Muhlisiniz: Hasan Tahsîn Receb /Bokstonlar Cârihi” [5]

Ali Fethi [Okyar] Bey’in Sofya Büyükelçimiz olduğu dönemde (13 Ekim 1913 – 21 Aralık 1917), 1914 yılında tanıdığı, arkadaş olduğu gazeteci Gospodin İstançef’e, İzmir’den seslenirken Hasan Tahsin’in, 1918 yılında, Türkiye – Bulgaristan ilişkileri[6] üstüne yaptığı değerlendirmelerde, bir siyasetçinin, bir istihbaratçının yorumlarını, çözümlemelerini görürüz. 

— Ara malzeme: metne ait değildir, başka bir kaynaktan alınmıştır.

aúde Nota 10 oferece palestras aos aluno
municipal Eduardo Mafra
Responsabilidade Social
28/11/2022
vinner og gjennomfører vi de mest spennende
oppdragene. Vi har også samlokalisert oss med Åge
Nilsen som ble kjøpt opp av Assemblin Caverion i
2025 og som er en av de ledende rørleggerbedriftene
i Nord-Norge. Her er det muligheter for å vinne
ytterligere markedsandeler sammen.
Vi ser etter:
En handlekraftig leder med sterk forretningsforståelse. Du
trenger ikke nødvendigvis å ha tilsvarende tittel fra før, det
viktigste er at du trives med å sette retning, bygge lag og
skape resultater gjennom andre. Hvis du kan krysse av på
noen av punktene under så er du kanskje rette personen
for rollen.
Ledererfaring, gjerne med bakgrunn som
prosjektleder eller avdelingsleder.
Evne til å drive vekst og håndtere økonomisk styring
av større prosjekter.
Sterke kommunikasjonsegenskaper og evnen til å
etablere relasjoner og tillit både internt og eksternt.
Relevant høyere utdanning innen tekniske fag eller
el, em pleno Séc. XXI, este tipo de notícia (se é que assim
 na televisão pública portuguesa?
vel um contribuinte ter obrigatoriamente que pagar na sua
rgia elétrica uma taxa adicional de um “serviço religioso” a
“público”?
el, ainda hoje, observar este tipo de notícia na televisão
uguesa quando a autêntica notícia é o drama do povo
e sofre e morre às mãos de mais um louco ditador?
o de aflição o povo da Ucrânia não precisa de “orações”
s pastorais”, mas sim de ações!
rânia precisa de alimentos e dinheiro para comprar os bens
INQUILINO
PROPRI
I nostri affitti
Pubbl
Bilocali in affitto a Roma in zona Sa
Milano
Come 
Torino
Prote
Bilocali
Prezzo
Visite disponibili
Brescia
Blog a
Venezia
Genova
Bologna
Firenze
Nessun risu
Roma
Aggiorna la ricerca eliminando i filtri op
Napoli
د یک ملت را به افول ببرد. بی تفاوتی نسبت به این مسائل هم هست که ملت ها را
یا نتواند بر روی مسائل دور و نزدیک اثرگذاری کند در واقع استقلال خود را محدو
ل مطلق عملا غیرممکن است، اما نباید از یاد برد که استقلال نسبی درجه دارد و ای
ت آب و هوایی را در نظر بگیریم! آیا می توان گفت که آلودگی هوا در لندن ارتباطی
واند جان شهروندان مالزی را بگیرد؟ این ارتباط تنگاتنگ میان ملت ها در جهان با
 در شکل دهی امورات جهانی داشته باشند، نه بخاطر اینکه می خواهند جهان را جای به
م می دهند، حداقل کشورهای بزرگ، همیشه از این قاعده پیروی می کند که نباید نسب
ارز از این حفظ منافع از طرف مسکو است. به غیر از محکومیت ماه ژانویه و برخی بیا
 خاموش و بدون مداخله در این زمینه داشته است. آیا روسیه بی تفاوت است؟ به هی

İçeriğiyle, siyaset bilimcilerin, tarihçilerin dikkatini çekecek bu mektubu, İzmir’e gelince, İttihatçı olarak önceden tanıdığı, Haydar Rüştü’nün [Öktem] Gazetesi Anadolu’da yayımlatması da ayrıca dikkatimizi çekiyor. Kısa bir süre sonra Hukuk-ı Beşer’de yazacağı, Haydar Rüştü’ye yönelik oldukça sert eleştirilerini[7]düşününce, mektubun yayını daha bir dikkati çekiyor…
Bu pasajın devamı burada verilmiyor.